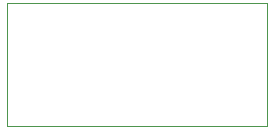
<source format=gbr>
%TF.GenerationSoftware,KiCad,Pcbnew,7.0.7*%
%TF.CreationDate,2023-09-08T15:52:27+02:00*%
%TF.ProjectId,Minimal-APRS-TX,4d696e69-6d61-46c2-9d41-5052532d5458,rev?*%
%TF.SameCoordinates,Original*%
%TF.FileFunction,Profile,NP*%
%FSLAX46Y46*%
G04 Gerber Fmt 4.6, Leading zero omitted, Abs format (unit mm)*
G04 Created by KiCad (PCBNEW 7.0.7) date 2023-09-08 15:52:27*
%MOMM*%
%LPD*%
G01*
G04 APERTURE LIST*
%TA.AperFunction,Profile*%
%ADD10C,0.100000*%
%TD*%
G04 APERTURE END LIST*
D10*
X21000000Y-20000000D02*
X43000000Y-20000000D01*
X43000000Y-30400000D01*
X21000000Y-30400000D01*
X21000000Y-20000000D01*
M02*

</source>
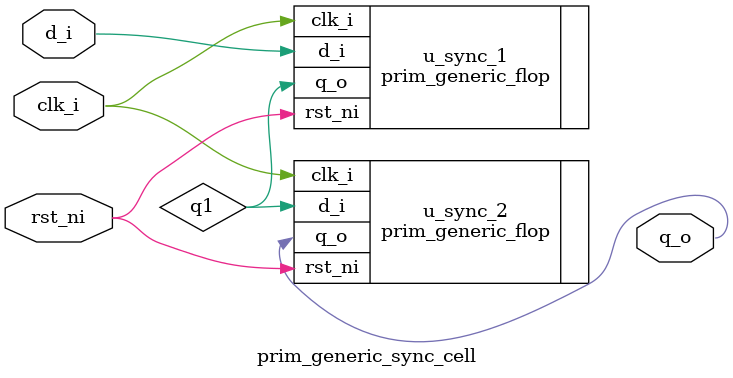
<source format=sv>

`include "prim_assert.sv"

module prim_generic_sync_cell #(
  parameter int               Width      = 1,
  parameter logic [Width-1:0] ResetValue = 0
) (
  input                    clk_i,
  input                    rst_ni,
  input        [Width-1:0] d_i,
  output logic [Width-1:0] q_o
);

  // Since this is already a "generic" implementation,
  // we don't use the primgen'd 'prim_flop' here, but
  // instantiate prim_generic_flop directly.
  logic [Width-1:0] q1;
  prim_generic_flop #(
    .Width(Width),
    .ResetValue(ResetValue)
  ) u_sync_1 (
    .clk_i,
    .rst_ni,
    .d_i,
    .q_o(q1)
  );

  prim_generic_flop #(
    .Width(Width),
    .ResetValue(ResetValue)
  ) u_sync_2 (
    .clk_i,
    .rst_ni,
    .d_i(q1),
    .q_o
  );

endmodule

</source>
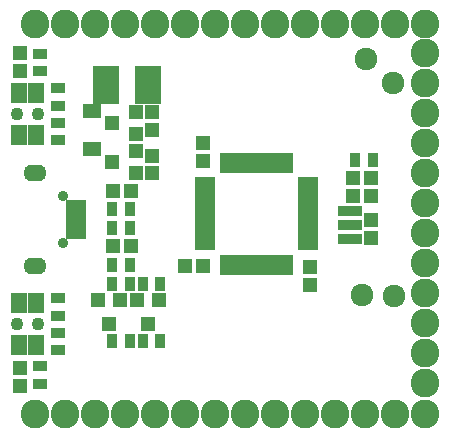
<source format=gbr>
G04 #@! TF.FileFunction,Soldermask,Top*
%FSLAX46Y46*%
G04 Gerber Fmt 4.6, Leading zero omitted, Abs format (unit mm)*
G04 Created by KiCad (PCBNEW 4.0.4-stable) date 2016 October 10, Monday 23:42:28*
%MOMM*%
%LPD*%
G01*
G04 APERTURE LIST*
%ADD10C,0.100000*%
%ADD11R,1.700000X0.650000*%
%ADD12R,0.650000X1.700000*%
%ADD13R,1.200100X1.200100*%
%ADD14C,1.924000*%
%ADD15R,1.750000X0.800000*%
%ADD16O,1.950000X1.400000*%
%ADD17C,0.900000*%
%ADD18R,1.150000X1.200000*%
%ADD19R,1.200000X1.150000*%
%ADD20R,2.178000X3.194000*%
%ADD21R,1.620000X1.310000*%
%ADD22R,1.197560X1.197560*%
%ADD23C,2.432000*%
%ADD24R,0.900000X1.300000*%
%ADD25R,1.300000X0.900000*%
%ADD26R,1.450000X1.800000*%
%ADD27C,1.100000*%
%ADD28R,2.000000X0.900000*%
G04 APERTURE END LIST*
D10*
D11*
X25622500Y-21355500D03*
X25622500Y-20855500D03*
X25622500Y-20355500D03*
X25622500Y-19855500D03*
X25622500Y-19355500D03*
X25622500Y-18855500D03*
X25622500Y-18355500D03*
X25622500Y-17855500D03*
X25622500Y-17355500D03*
X25622500Y-16855500D03*
X25622500Y-16355500D03*
X25622500Y-15855500D03*
D12*
X24022500Y-14255500D03*
X23522500Y-14255500D03*
X23022500Y-14255500D03*
X22522500Y-14255500D03*
X22022500Y-14255500D03*
X21522500Y-14255500D03*
X21022500Y-14255500D03*
X20522500Y-14255500D03*
X20022500Y-14255500D03*
X19522500Y-14255500D03*
X19022500Y-14255500D03*
X18522500Y-14255500D03*
D11*
X16922500Y-15855500D03*
X16922500Y-16355500D03*
X16922500Y-16855500D03*
X16922500Y-17355500D03*
X16922500Y-17855500D03*
X16922500Y-18355500D03*
X16922500Y-18855500D03*
X16922500Y-19355500D03*
X16922500Y-19855500D03*
X16922500Y-20355500D03*
X16922500Y-20855500D03*
X16922500Y-21355500D03*
D12*
X18522500Y-22955500D03*
X19022500Y-22955500D03*
X19522500Y-22955500D03*
X20022500Y-22955500D03*
X20522500Y-22955500D03*
X21022500Y-22955500D03*
X21522500Y-22955500D03*
X22022500Y-22955500D03*
X22522500Y-22955500D03*
X23022500Y-22955500D03*
X23522500Y-22955500D03*
X24022500Y-22955500D03*
D13*
X9713000Y-25923240D03*
X7813000Y-25923240D03*
X8763000Y-27922220D03*
D14*
X32893000Y-25527000D03*
D15*
X6007540Y-17749100D03*
X6007540Y-18399100D03*
X6007540Y-19049100D03*
X6007540Y-19699100D03*
X6007540Y-20349100D03*
D16*
X2540000Y-15113000D03*
X2540000Y-22987000D03*
D17*
X4845000Y-21050000D03*
X4845000Y-17050000D03*
D18*
X29400500Y-17069500D03*
X29400500Y-15569500D03*
X25781000Y-23126000D03*
X25781000Y-24626000D03*
D19*
X16752000Y-22987000D03*
X15252000Y-22987000D03*
D18*
X16764000Y-14085000D03*
X16764000Y-12585000D03*
D19*
X10656000Y-21336000D03*
X9156000Y-21336000D03*
X10656000Y-16637000D03*
X9156000Y-16637000D03*
D20*
X8509000Y-7683500D03*
X12065000Y-7683500D03*
D18*
X12382500Y-13664500D03*
X12382500Y-15164500D03*
X12382500Y-9981500D03*
X12382500Y-11481500D03*
X30924500Y-19125500D03*
X30924500Y-20625500D03*
X30924500Y-15569500D03*
X30924500Y-17069500D03*
D21*
X7366000Y-9858500D03*
X7366000Y-13128500D03*
D22*
X1270000Y-6464300D03*
X1270000Y-4965700D03*
X1270000Y-31635700D03*
X1270000Y-33134300D03*
D23*
X33020000Y-2540000D03*
X35560000Y-2540000D03*
X17780000Y-2540000D03*
X20320000Y-2540000D03*
X22860000Y-2540000D03*
X30480000Y-2540000D03*
X27940000Y-2540000D03*
X25400000Y-2540000D03*
X10160000Y-2540000D03*
X12700000Y-2540000D03*
X15240000Y-2540000D03*
X7620000Y-2540000D03*
X5080000Y-2540000D03*
X2540000Y-2540000D03*
X33020000Y-35560000D03*
X35560000Y-35560000D03*
X17780000Y-35560000D03*
X20320000Y-35560000D03*
X22860000Y-35560000D03*
X30480000Y-35560000D03*
X27940000Y-35560000D03*
X25400000Y-35560000D03*
X10160000Y-35560000D03*
X12700000Y-35560000D03*
X15240000Y-35560000D03*
X7620000Y-35560000D03*
X5080000Y-35560000D03*
X2540000Y-35560000D03*
X35560000Y-20256500D03*
X35560000Y-22796500D03*
X35560000Y-25336500D03*
X35560000Y-32956500D03*
X35560000Y-30416500D03*
X35560000Y-27876500D03*
X35560000Y-12636500D03*
X35560000Y-15176500D03*
X35560000Y-17716500D03*
X35560000Y-10096500D03*
X35560000Y-7556500D03*
X35560000Y-5016500D03*
D13*
X13015000Y-25923240D03*
X11115000Y-25923240D03*
X12065000Y-27922220D03*
D24*
X13132500Y-29337000D03*
X11632500Y-29337000D03*
X10529000Y-29337000D03*
X9029000Y-29337000D03*
X10529000Y-18224500D03*
X9029000Y-18224500D03*
X10529000Y-19812000D03*
X9029000Y-19812000D03*
X10529000Y-24511000D03*
X9029000Y-24511000D03*
X13132500Y-24511000D03*
X11632500Y-24511000D03*
X10529000Y-22923500D03*
X9029000Y-22923500D03*
X31103000Y-14033500D03*
X29603000Y-14033500D03*
D25*
X2921000Y-6528500D03*
X2921000Y-5028500D03*
X4445000Y-10870500D03*
X4445000Y-12370500D03*
X4445000Y-7949500D03*
X4445000Y-9449500D03*
X2921000Y-31508000D03*
X2921000Y-33008000D03*
X4445000Y-30150500D03*
X4445000Y-28650500D03*
X4445000Y-25729500D03*
X4445000Y-27229500D03*
D26*
X2630000Y-11960000D03*
X2630000Y-8360000D03*
X1180000Y-11960000D03*
X1180000Y-8360000D03*
D27*
X2805000Y-10160000D03*
X1005000Y-10160000D03*
D26*
X2630000Y-29740000D03*
X2630000Y-26140000D03*
X1180000Y-29740000D03*
X1180000Y-26140000D03*
D27*
X2805000Y-27940000D03*
X1005000Y-27940000D03*
D13*
X11033760Y-15174000D03*
X11033760Y-13274000D03*
X9034780Y-14224000D03*
X11033760Y-11872000D03*
X11033760Y-9972000D03*
X9034780Y-10922000D03*
D28*
X29146500Y-18358000D03*
X29146500Y-19558000D03*
X29146500Y-20758000D03*
D14*
X30543500Y-5461000D03*
X32829500Y-7556500D03*
X30226000Y-25463500D03*
M02*

</source>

→ **Exercise goal**: Please, from the material above, copy only the lines from the line with "X10656000Y-16637000D03*" up to and including the line with "X17780000Y-35560000D03*", exactly as written.

→ **Response to the exercise**:
X10656000Y-16637000D03*
X9156000Y-16637000D03*
D20*
X8509000Y-7683500D03*
X12065000Y-7683500D03*
D18*
X12382500Y-13664500D03*
X12382500Y-15164500D03*
X12382500Y-9981500D03*
X12382500Y-11481500D03*
X30924500Y-19125500D03*
X30924500Y-20625500D03*
X30924500Y-15569500D03*
X30924500Y-17069500D03*
D21*
X7366000Y-9858500D03*
X7366000Y-13128500D03*
D22*
X1270000Y-6464300D03*
X1270000Y-4965700D03*
X1270000Y-31635700D03*
X1270000Y-33134300D03*
D23*
X33020000Y-2540000D03*
X35560000Y-2540000D03*
X17780000Y-2540000D03*
X20320000Y-2540000D03*
X22860000Y-2540000D03*
X30480000Y-2540000D03*
X27940000Y-2540000D03*
X25400000Y-2540000D03*
X10160000Y-2540000D03*
X12700000Y-2540000D03*
X15240000Y-2540000D03*
X7620000Y-2540000D03*
X5080000Y-2540000D03*
X2540000Y-2540000D03*
X33020000Y-35560000D03*
X35560000Y-35560000D03*
X17780000Y-35560000D03*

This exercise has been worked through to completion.